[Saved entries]
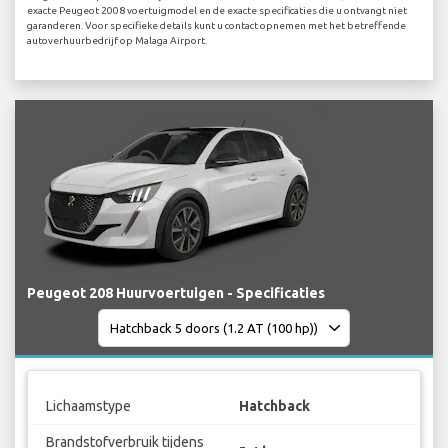
exacte Peugeot 2008 voertuigmodel en de exacte specificaties die u ontvangt niet
garanderen. Voor specifieke details kunt u contact opnemen met het betreffende
autoverhuurbedrijf op Malaga Airport.
Peugeot 208 Huurvoertuigen - Specificaties
Lichaamstype
Hatchback
Brandstofverbruik tijdens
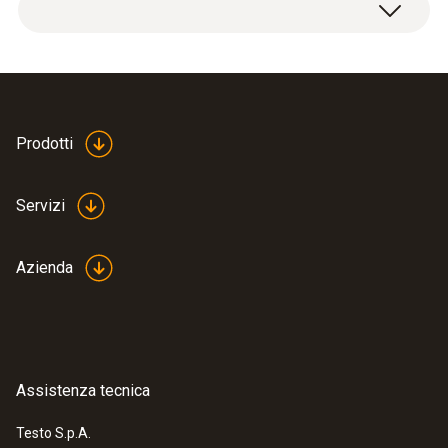
1 x valigia di trasporto piccola.
340 x 60 x 270 mm ((L x W x H))
Materiale custodia
Plastica
Prodotti
Colore prodotto
Servizi
bianco
Azienda
Assistenza tecnica
Testo S.p.A.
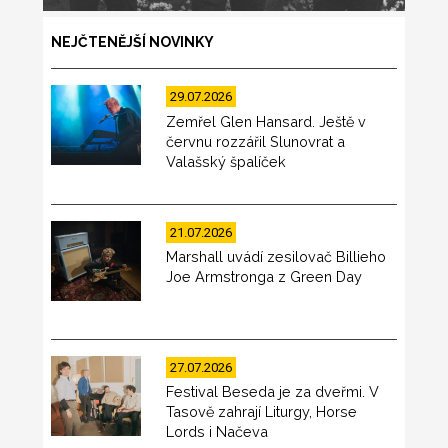
NEJČTENĚJŠÍ NOVINKY
29.07.2026
Zemřel Glen Hansard. Ještě v
červnu rozzářil Slunovrat a
Valašský špalíček
21.07.2026
Marshall uvádí zesilovač Billieho
Joe Armstronga z Green Day
27.07.2026
Festival Beseda je za dveřmi. V
Tasově zahrají Liturgy, Horse
Lords i Načeva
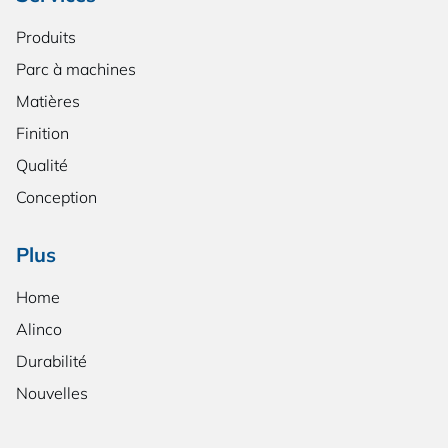
Produits
Parc à machines
Matières
Finition
Qualité
Conception
Plus
Home
Alinco
Durabilité
Nouvelles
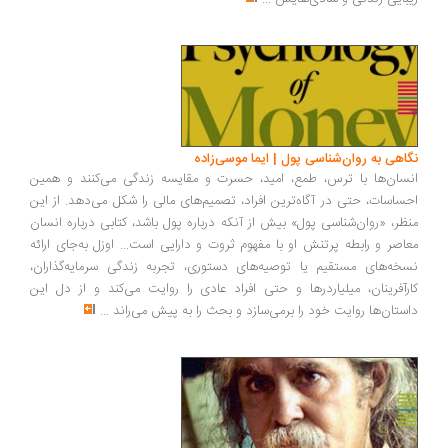
اهی به روان‌شناسی پول | ایما موسی‌زاده
سان‌ها با ترس، طمع، امید، حسرت و مقایسه زندگی می‌کنند و همین
ساسات، حتی در آگاه‌ترین افراد، تصمیم‌های مالی را شکل می‌دهد. از این
ظر، «روان‌شناسی پول» بیش از آنکه درباره پول باشد، کتابی درباره انسان
اصر و رابطه پرتنش او با مفهوم ثروت و دارایی است... اوزل به‌جای ارائه
خه‌های مستقیم یا توصیه‌های دستوری، تجربه زندگی سرمایه‌گذاران،
رآفرینان، میلیاردرها و حتی افراد عادی را روایت می‌کند و از دل این
ستان‌ها روایت خود را برمی‌سازد و بحث را به پیش می‌راند
...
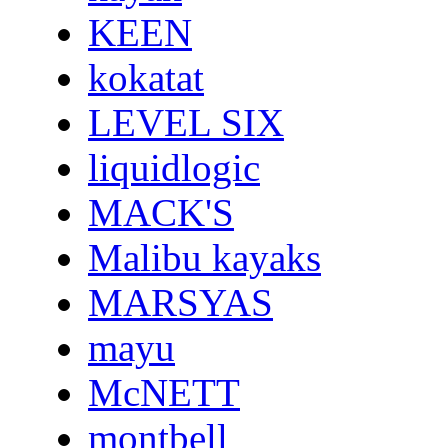
KEEN
kokatat
LEVEL SIX
liquidlogic
MACK'S
Malibu kayaks
MARSYAS
mayu
McNETT
montbell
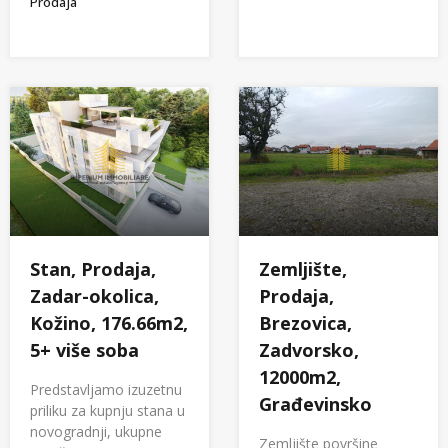
Prodaja
Zemljište,
Stan, Prodaja,
Prodaja,
Zadar-okolica,
Brezovica,
Kožino, 176.66m2,
Zadvorsko,
5+ više soba
12000m2,
Predstavljamo izuzetnu
Građevinsko
priliku za kupnju stana u
novogradnji, ukupne
Zemljište površine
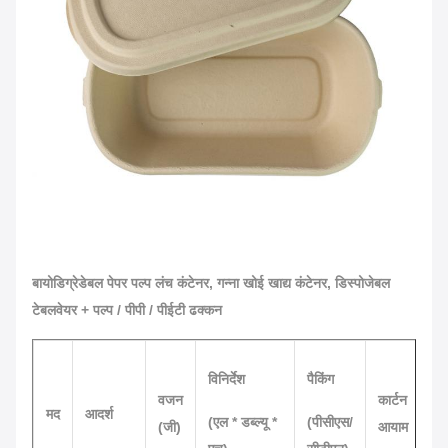
बायोडिग्रेडेबल पेपर पल्प लंच कंटेनर, गन्ना खोई खाद्य कंटेनर, डिस्पोजेबल
टेबलवेयर + पल्प / पीपी / पीईटी ढक्कन
विनिर्देश
पैकिंग
वजन
कार्टन
मद
आदर्श
(एल * डब्ल्यू *
(पीसीएस/
(जी)
आयाम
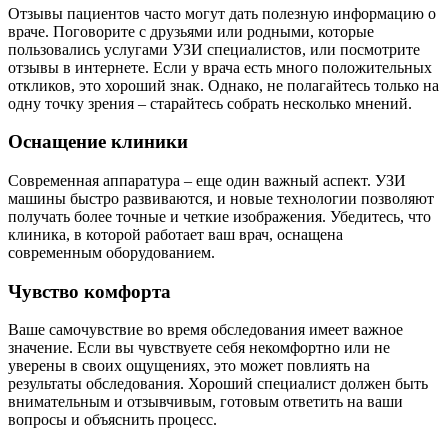
Отзывы пациентов часто могут дать полезную информацию о
враче. Поговорите с друзьями или родными, которые
пользовались услугами УЗИ специалистов, или посмотрите
отзывы в интернете. Если у врача есть много положительных
откликов, это хороший знак. Однако, не полагайтесь только на
одну точку зрения – старайтесь собрать несколько мнений.
Оснащение клиники
Современная аппаратура – еще один важный аспект. УЗИ
машины быстро развиваются, и новые технологии позволяют
получать более точные и четкие изображения. Убедитесь, что
клиника, в которой работает ваш врач, оснащена
современным оборудованием.
Чувство комфорта
Ваше самочувствие во время обследования имеет важное
значение. Если вы чувствуете себя некомфортно или не
уверены в своих ощущениях, это может повлиять на
результаты обследования. Хороший специалист должен быть
внимательным и отзывчивым, готовым ответить на ваши
вопросы и объяснить процесс.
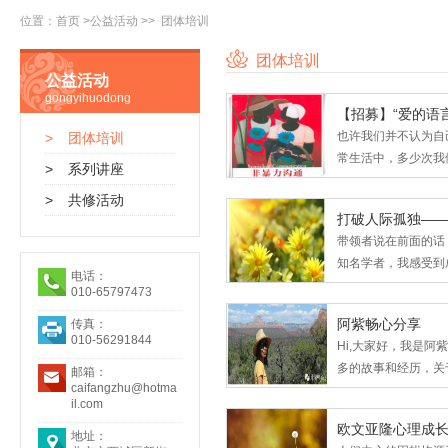
位置：
首页
>
公益活动
>>
团体培训
团体培训
公益活动
gongyihuodong
【招募】“爱的语
也许我们并不认为自
>
团体培训
常生活中，多少次我们运
>
系列讲座
>
共修活动
打破人际孤独——
带领者说在前面的话
知名学者，我感受到
电话：
010-65797473
阿紫畅心分享
传真：
010-56291844
Hi,大家好，我是
多的故事和经历，关
邮箱：
caifangzhu@hotma
il.com
欧文亚隆心理成
地址：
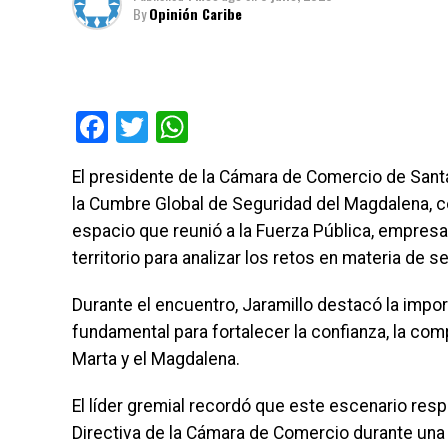
By
Opinión Caribe
Facebook
Twitter
WhatsApp
El presidente de la Cámara de Comercio de Santa
la Cumbre Global de Seguridad del Magdalena, c
espacio que reunió a la Fuerza Pública, empresa
territorio para analizar los retos en materia de s
Durante el encuentro, Jaramillo destacó la impo
fundamental para fortalecer la confianza, la co
Marta y el Magdalena.
El líder gremial recordó que este escenario resp
Directiva de la Cámara de Comercio durante una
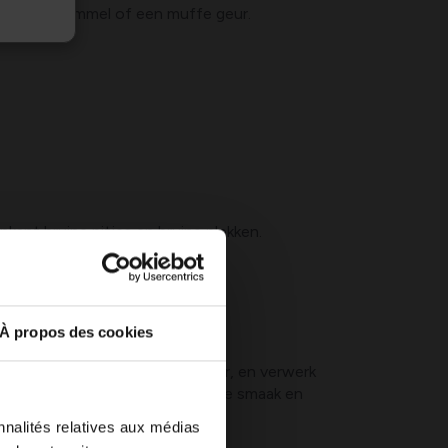
aat met schimmel of een muffe geur.
kant bruine pitjes en bruine plekken.
À propos des cookies
uur is. Let op de textuur en geur, en verwerk
s kleine bruine plekjes zijn en de smaak en
nnalités relatives aux médias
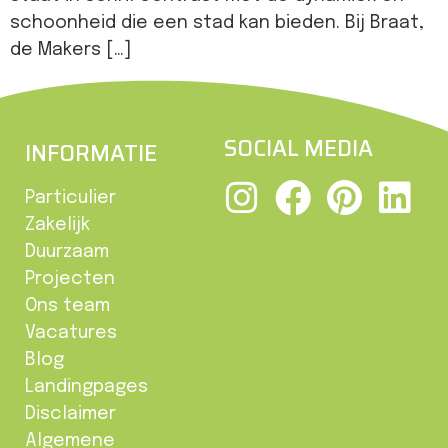
schoonheid die een stad kan bieden. Bij Braat,
de Makers […]
SOCIAL MEDIA
INFORMATIE
Particulier
Zakelijk
Duurzaam
Projecten
Ons team
Vacatures
Blog
Landingpages
Disclaimer
Algemene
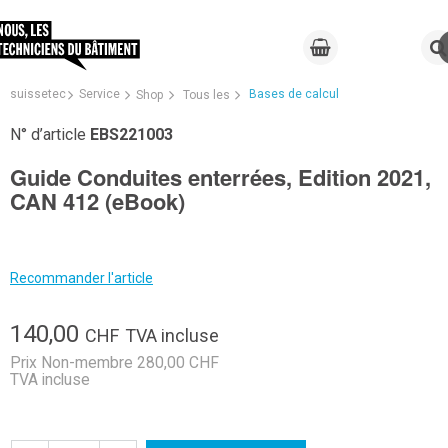
suissetec
Service
Bases de calcul
Shop
Tous les
N° d’article
EBS221003
Guide Conduites enterrées, Edition 2021,
CAN 412 (eBook)
Recommander l'article
140,00
CHF
TVA incluse
Prix Non-membre 280,00 CHF
TVA incluse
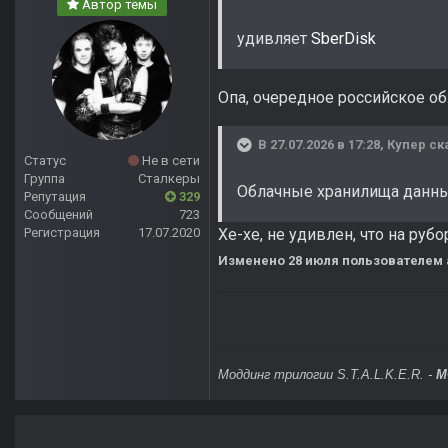
Автор темы
удивляет
SberDisk
Опа, очередное российское об
В 27.07.2026 в 17:28,
Купер
ск
Статус
Не в сети
Группа
Сталкеры
Облачные хранилища данн
Репутация
329
Сообщений
723
Регистрация
17.07.2020
Хе-хе, не удивлен, что на руб
Изменено
28 июля
пользователем 
Моддинг трилогии S.T.A.L.K.E.R. -
M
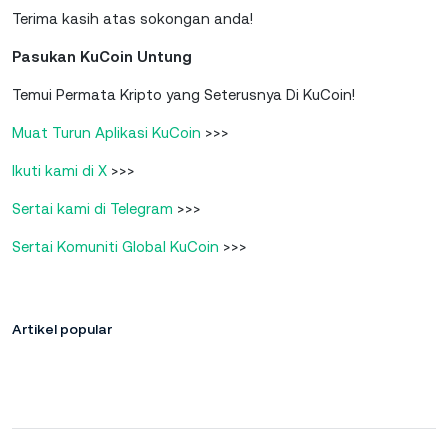
Terima kasih atas sokongan anda!
Pasukan KuCoin Untung
Temui Permata Kripto yang Seterusnya Di KuCoin!
Muat Turun Aplikasi KuCoin
>>>
Ikuti kami di X
>>>
Sertai kami di Telegram
>>>
Sertai Komuniti Global KuCoin
>>>
Artikel popular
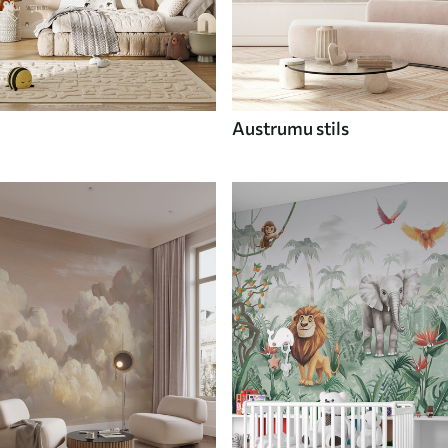
Austrumu stils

→ **Assignment**
In transcribing the lines above, omit the images and keep all else exact.

→ **Answer to the exercise**
exacte Peugeot 2008 voertuigmodel en de exacte specificaties die u ontvangt niet
garanderen. Voor specifieke details kunt u contact opnemen met het betreffende
autoverhuurbedrijf op Malaga Airport.
Peugeot 208 Huurvoertuigen - Specificaties
Lichaamstype
Hatchback
Brandstofverbruik tijdens
1 x valigia di trasporto piccola.
340 x 60 x 270 mm ((L x W x H))
Materiale custodia
Plastica
Prodotti
Colore prodotto
Servizi
bianco
Azienda
Assistenza tecnica
Testo S.p.A.
NEJČTENĚJŠÍ NOVINKY
29.07.2026
Zemřel Glen Hansard. Ještě v
červnu rozzářil Slunovrat a
Valašský špalíček
21.07.2026
Marshall uvádí zesilovač Billieho
Joe Armstronga z Green Day
27.07.2026
Festival Beseda je za dveřmi. V
Tasově zahrají Liturgy, Horse
Lords i Načeva
Produits
Parc à machines
Matières
Finition
Qualité
Conception
Plus
Home
Alinco
Durabilité
Nouvelles
اهی به روان‌شناسی پول | ایما موسی‌زاده
سان‌ها با ترس، طمع، امید، حسرت و مقایسه زندگی می‌کنند و همین
ساسات، حتی در آگاه‌ترین افراد، تصمیم‌های مالی را شکل می‌دهد. از این
ظر، «روان‌شناسی پول» بیش از آنکه درباره پول باشد، کتابی درباره انسان
اصر و رابطه پرتنش او با مفهوم ثروت و دارایی است... اوزل به‌جای ارائه
خه‌های مستقیم یا توصیه‌های دستوری، تجربه زندگی سرمایه‌گذاران،
رآفرینان، میلیاردرها و حتی افراد عادی را روایت می‌کند و از دل این
ستان‌ها روایت خود را برمی‌سازد و بحث را به پیش می‌راند
...
KEEN
kokatat
LEVEL SIX
liquidlogic
MACK'S
Malibu kayaks
MARSYAS
mayu
McNETT
montbell
Prodaja
Zemljište,
Stan, Prodaja,
Prodaja,
Zadar-okolica,
Brezovica,
Kožino, 176.66m2,
Zadvorsko,
5+ više soba
12000m2,
Predstavljamo izuzetnu
Građevinsko
priliku za kupnju stana u
novogradnji, ukupne
Zemljište površine
बायोडिग्रेडेबल पेपर पल्प लंच कंटेनर, गन्ना खोई खाद्य कंटेनर, डिस्पोजेबल
टेबलवेयर + पल्प / पीपी / पीईटी ढक्कन
विनिर्देश
पैकिंग
वजन
कार्टन
मद
आदर्श
(एल * डब्ल्यू *
(पीसीएस/
(जी)
आयाम
Отзывы пациентов часто могут дать полезную информацию о
враче. Поговорите с друзьями или родными, которые
пользовались услугами УЗИ специалистов, или посмотрите
отзывы в интернете. Если у врача есть много положительных
откликов, это хороший знак. Однако, не полагайтесь только на
одну точку зрения – старайтесь собрать несколько мнений.
Оснащение клиники
Современная аппаратура – еще один важный аспект. УЗИ
машины быстро развиваются, и новые технологии позволяют
получать более точные и четкие изображения. Убедитесь, что
клиника, в которой работает ваш врач, оснащена
современным оборудованием.
Чувство комфорта
Ваше самочувствие во время обследования имеет важное
значение. Если вы чувствуете себя некомфортно или не
уверены в своих ощущениях, это может повлиять на
результаты обследования. Хороший специалист должен быть
внимательным и отзывчивым, готовым ответить на ваши
вопросы и объяснить процесс.
位置：
首页
>
公益活动
>>
团体培训
团体培训
公益活动
gongyihuodong
【招募】“爱的语
也许我们并不认为自
>
团体培训
常生活中，多少次我们运
>
系列讲座
>
共修活动
打破人际孤独——
带领者说在前面的话
知名学者，我感受到
电话：
010-65797473
阿紫畅心分享
传真：
010-56291844
Hi,大家好，我是
多的故事和经历，关
邮箱：
caifangzhu@hotma
il.com
欧文亚隆心理成
地址：
By
Opinión Caribe
Facebook
Twitter
WhatsApp
El presidente de la Cámara de Comercio de Santa
la Cumbre Global de Seguridad del Magdalena, c
espacio que reunió a la Fuerza Pública, empresa
territorio para analizar los retos en materia de s
Durante el encuentro, Jaramillo destacó la impo
fundamental para fortalecer la confianza, la co
Marta y el Magdalena.
El líder gremial recordó que este escenario resp
Directiva de la Cámara de Comercio durante una
aat met schimmel of een muffe geur.
kant bruine pitjes en bruine plekken.
À propos des cookies
uur is. Let op de textuur en geur, en verwerk
s kleine bruine plekjes zijn en de smaak en
nnalités relatives aux médias
schoonheid die een stad kan bieden. Bij Braat,
de Makers […]
SOCIAL MEDIA
INFORMATIE
Particulier
Zakelijk
Duurzaam
Projecten
Ons team
Vacatures
Blog
Landingpages
Disclaimer
Algemene
suissetec
Service
Bases de calcul
Shop
Tous les
N° d’article
EBS221003
Guide Conduites enterrées, Edition 2021,
CAN 412 (eBook)
Recommander l'article
140,00
CHF
TVA incluse
Prix Non-membre 280,00 CHF
TVA incluse
Автор темы
удивляет
SberDisk
Опа, очередное российское об
В 27.07.2026 в 17:28,
Купер
ск
Статус
Не в сети
Группа
Сталкеры
Облачные хранилища данн
Репутация
329
Сообщений
723
Регистрация
17.07.2020
Хе-хе, не удивлен, что на руб
Изменено
28 июля
пользователем 
Моддинг трилогии S.T.A.L.K.E.R. -
M
Terima kasih atas sokongan anda!
Pasukan KuCoin Untung
Temui Permata Kripto yang Seterusnya Di KuCoin!
Muat Turun Aplikasi KuCoin
>>>
Ikuti kami di X
>>>
Sertai kami di Telegram
>>>
Sertai Komuniti Global KuCoin
>>>
Artikel popular
Austrumu stils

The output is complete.